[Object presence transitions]
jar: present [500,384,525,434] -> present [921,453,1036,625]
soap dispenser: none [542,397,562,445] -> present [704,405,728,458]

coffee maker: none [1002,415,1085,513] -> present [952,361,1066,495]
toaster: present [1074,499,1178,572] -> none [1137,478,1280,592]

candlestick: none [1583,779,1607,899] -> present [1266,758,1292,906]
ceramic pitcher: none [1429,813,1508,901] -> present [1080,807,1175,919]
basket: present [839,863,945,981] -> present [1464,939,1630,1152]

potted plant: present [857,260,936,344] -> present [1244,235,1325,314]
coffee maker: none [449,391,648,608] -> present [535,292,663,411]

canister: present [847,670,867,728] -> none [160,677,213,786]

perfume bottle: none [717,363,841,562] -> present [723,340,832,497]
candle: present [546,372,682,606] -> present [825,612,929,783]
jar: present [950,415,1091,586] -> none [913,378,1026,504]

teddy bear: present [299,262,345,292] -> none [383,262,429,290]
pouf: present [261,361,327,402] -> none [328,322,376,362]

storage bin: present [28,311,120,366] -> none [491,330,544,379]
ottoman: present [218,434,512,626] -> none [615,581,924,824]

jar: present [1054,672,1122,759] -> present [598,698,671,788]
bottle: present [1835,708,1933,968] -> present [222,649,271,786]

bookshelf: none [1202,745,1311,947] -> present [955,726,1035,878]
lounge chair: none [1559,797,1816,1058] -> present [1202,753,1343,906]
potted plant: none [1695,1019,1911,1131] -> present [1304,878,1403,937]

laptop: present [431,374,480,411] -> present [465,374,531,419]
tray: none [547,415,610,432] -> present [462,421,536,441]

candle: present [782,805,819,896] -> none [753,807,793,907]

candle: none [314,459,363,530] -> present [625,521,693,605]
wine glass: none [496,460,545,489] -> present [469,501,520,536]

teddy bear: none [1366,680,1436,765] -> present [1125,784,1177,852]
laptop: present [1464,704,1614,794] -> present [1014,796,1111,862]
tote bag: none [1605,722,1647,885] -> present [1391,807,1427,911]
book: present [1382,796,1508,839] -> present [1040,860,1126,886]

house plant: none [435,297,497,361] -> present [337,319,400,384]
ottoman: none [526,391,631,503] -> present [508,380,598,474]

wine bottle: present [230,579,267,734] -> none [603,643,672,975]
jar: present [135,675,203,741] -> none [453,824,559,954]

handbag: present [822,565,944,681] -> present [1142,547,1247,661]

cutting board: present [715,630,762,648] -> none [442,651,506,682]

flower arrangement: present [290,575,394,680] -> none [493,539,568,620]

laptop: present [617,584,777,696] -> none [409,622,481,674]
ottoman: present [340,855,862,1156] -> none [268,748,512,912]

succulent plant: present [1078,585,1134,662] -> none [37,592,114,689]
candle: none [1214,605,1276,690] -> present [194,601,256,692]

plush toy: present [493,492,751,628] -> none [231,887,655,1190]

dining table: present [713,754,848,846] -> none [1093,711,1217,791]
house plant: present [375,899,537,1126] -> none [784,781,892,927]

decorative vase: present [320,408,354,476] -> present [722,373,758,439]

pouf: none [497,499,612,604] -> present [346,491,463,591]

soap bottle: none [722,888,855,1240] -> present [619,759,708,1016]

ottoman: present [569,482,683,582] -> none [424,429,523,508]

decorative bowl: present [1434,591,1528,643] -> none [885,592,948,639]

Task details -
Could you output every entry above exactly as it stands?

Solution to the problem -
jar: present [500,384,525,434] -> present [921,453,1036,625]
soap dispenser: none [542,397,562,445] -> present [704,405,728,458]

coffee maker: none [1002,415,1085,513] -> present [952,361,1066,495]
toaster: present [1074,499,1178,572] -> none [1137,478,1280,592]

candlestick: none [1583,779,1607,899] -> present [1266,758,1292,906]
ceramic pitcher: none [1429,813,1508,901] -> present [1080,807,1175,919]
basket: present [839,863,945,981] -> present [1464,939,1630,1152]

potted plant: present [857,260,936,344] -> present [1244,235,1325,314]
coffee maker: none [449,391,648,608] -> present [535,292,663,411]

canister: present [847,670,867,728] -> none [160,677,213,786]

perfume bottle: none [717,363,841,562] -> present [723,340,832,497]
candle: present [546,372,682,606] -> present [825,612,929,783]
jar: present [950,415,1091,586] -> none [913,378,1026,504]

teddy bear: present [299,262,345,292] -> none [383,262,429,290]
pouf: present [261,361,327,402] -> none [328,322,376,362]

storage bin: present [28,311,120,366] -> none [491,330,544,379]
ottoman: present [218,434,512,626] -> none [615,581,924,824]

jar: present [1054,672,1122,759] -> present [598,698,671,788]
bottle: present [1835,708,1933,968] -> present [222,649,271,786]

bookshelf: none [1202,745,1311,947] -> present [955,726,1035,878]
lounge chair: none [1559,797,1816,1058] -> present [1202,753,1343,906]
potted plant: none [1695,1019,1911,1131] -> present [1304,878,1403,937]

laptop: present [431,374,480,411] -> present [465,374,531,419]
tray: none [547,415,610,432] -> present [462,421,536,441]

candle: present [782,805,819,896] -> none [753,807,793,907]

candle: none [314,459,363,530] -> present [625,521,693,605]
wine glass: none [496,460,545,489] -> present [469,501,520,536]

teddy bear: none [1366,680,1436,765] -> present [1125,784,1177,852]
laptop: present [1464,704,1614,794] -> present [1014,796,1111,862]
tote bag: none [1605,722,1647,885] -> present [1391,807,1427,911]
book: present [1382,796,1508,839] -> present [1040,860,1126,886]

house plant: none [435,297,497,361] -> present [337,319,400,384]
ottoman: none [526,391,631,503] -> present [508,380,598,474]

wine bottle: present [230,579,267,734] -> none [603,643,672,975]
jar: present [135,675,203,741] -> none [453,824,559,954]

handbag: present [822,565,944,681] -> present [1142,547,1247,661]

cutting board: present [715,630,762,648] -> none [442,651,506,682]

flower arrangement: present [290,575,394,680] -> none [493,539,568,620]

laptop: present [617,584,777,696] -> none [409,622,481,674]
ottoman: present [340,855,862,1156] -> none [268,748,512,912]

succulent plant: present [1078,585,1134,662] -> none [37,592,114,689]
candle: none [1214,605,1276,690] -> present [194,601,256,692]

plush toy: present [493,492,751,628] -> none [231,887,655,1190]

dining table: present [713,754,848,846] -> none [1093,711,1217,791]
house plant: present [375,899,537,1126] -> none [784,781,892,927]

decorative vase: present [320,408,354,476] -> present [722,373,758,439]

pouf: none [497,499,612,604] -> present [346,491,463,591]

soap bottle: none [722,888,855,1240] -> present [619,759,708,1016]

ottoman: present [569,482,683,582] -> none [424,429,523,508]

decorative bowl: present [1434,591,1528,643] -> none [885,592,948,639]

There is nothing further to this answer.